DISCRET: Synthesizing Faithful Explanations For Treatment Effect Estimation
This addresses the need for trustworthy AI in critical settings like healthcare by providing faithful explanations without compromising accuracy, though it is incremental as it builds on existing self-interpretable methods.
The paper tackles the challenge of designing accurate and faithful AI models for individual treatment effect estimation by proposing DISCRET, a self-interpretable framework that synthesizes rule-based explanations, achieving accuracy comparable to black-box models while outperforming other self-interpretable models.
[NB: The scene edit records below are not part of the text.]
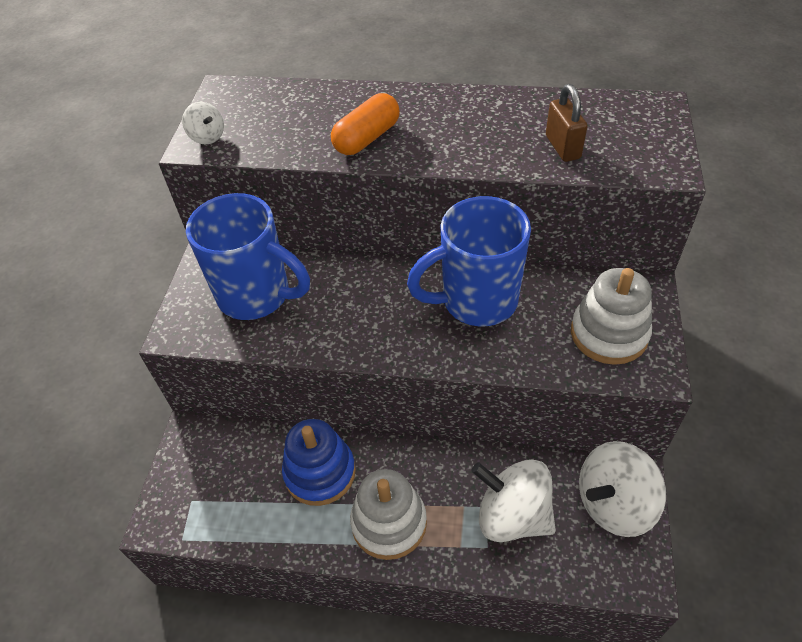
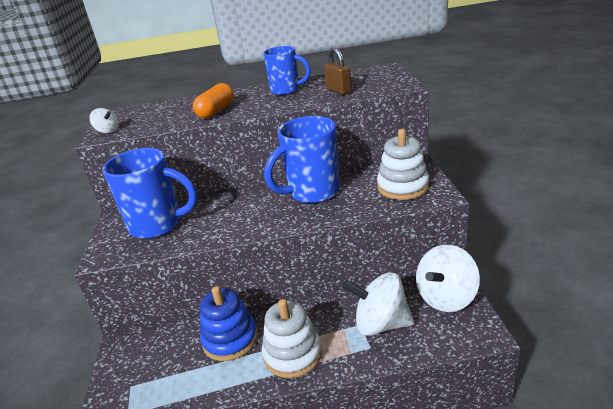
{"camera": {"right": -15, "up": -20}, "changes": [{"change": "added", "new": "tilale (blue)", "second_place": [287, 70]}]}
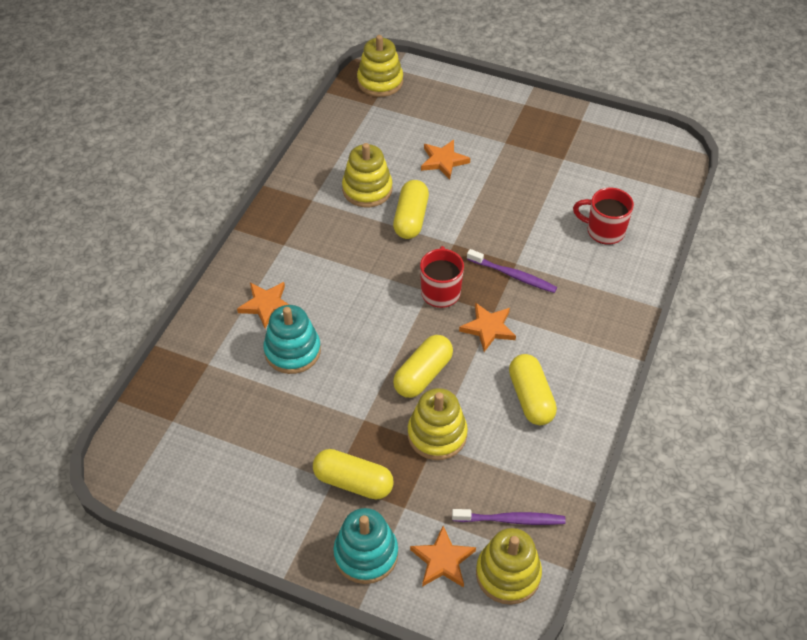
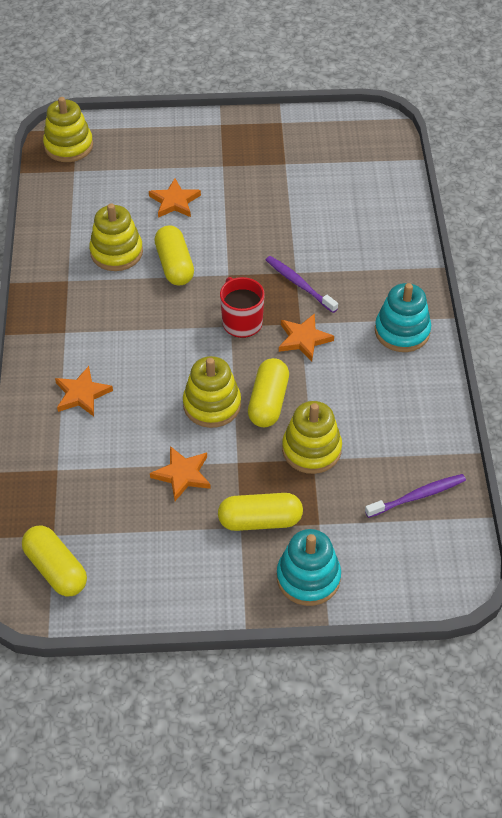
{"camera": {"right": -25, "up": 0}, "changes": [{"change": "removed", "old": "tilale (red)", "first_place": [603, 216]}, {"change": "turned", "old": "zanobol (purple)", "first_place": [512, 271], "second_place": [302, 284], "degrees": -135}, {"change": "moved", "old": "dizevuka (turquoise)", "first_place": [292, 339], "second_place": [403, 317]}, {"change": "moved", "old": "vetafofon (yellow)", "first_place": [533, 389], "second_place": [54, 561]}, {"change": "moved", "old": "kodadevi (orange)", "first_place": [443, 556], "second_place": [180, 473]}, {"change": "moved", "old": "dizevuka (yellow)", "first_place": [509, 566], "second_place": [212, 392]}]}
Designing faithful yet accurate AI models is challenging, particularly in the field of individual treatment effect estimation (ITE). ITE prediction models deployed in critical settings such as healthcare should ideally be (i) accurate, and (ii) provide faithful explanations. However, current solutions are inadequate: state-of-the-art black-box models do not supply explanations, post-hoc explainers for black-box models lack faithfulness guarantees, and self-interpretable models greatly compromise accuracy. To address these issues, we propose DISCRET, a self-interpretable ITE framework that synthesizes faithful, rule-based explanations for each sample. A key insight behind DISCRET is that explanations can serve dually as database queries to identify similar subgroups of samples. We provide a novel RL algorithm to efficiently synthesize these explanations from a large search space. We evaluate DISCRET on diverse tasks involving tabular, image, and text data. DISCRET outperforms the best self-interpretable models and has accuracy comparable to the best black-box models while providing faithful explanations. DISCRET is available at https://github.com/wuyinjun-1993/DISCRET-ICML2024.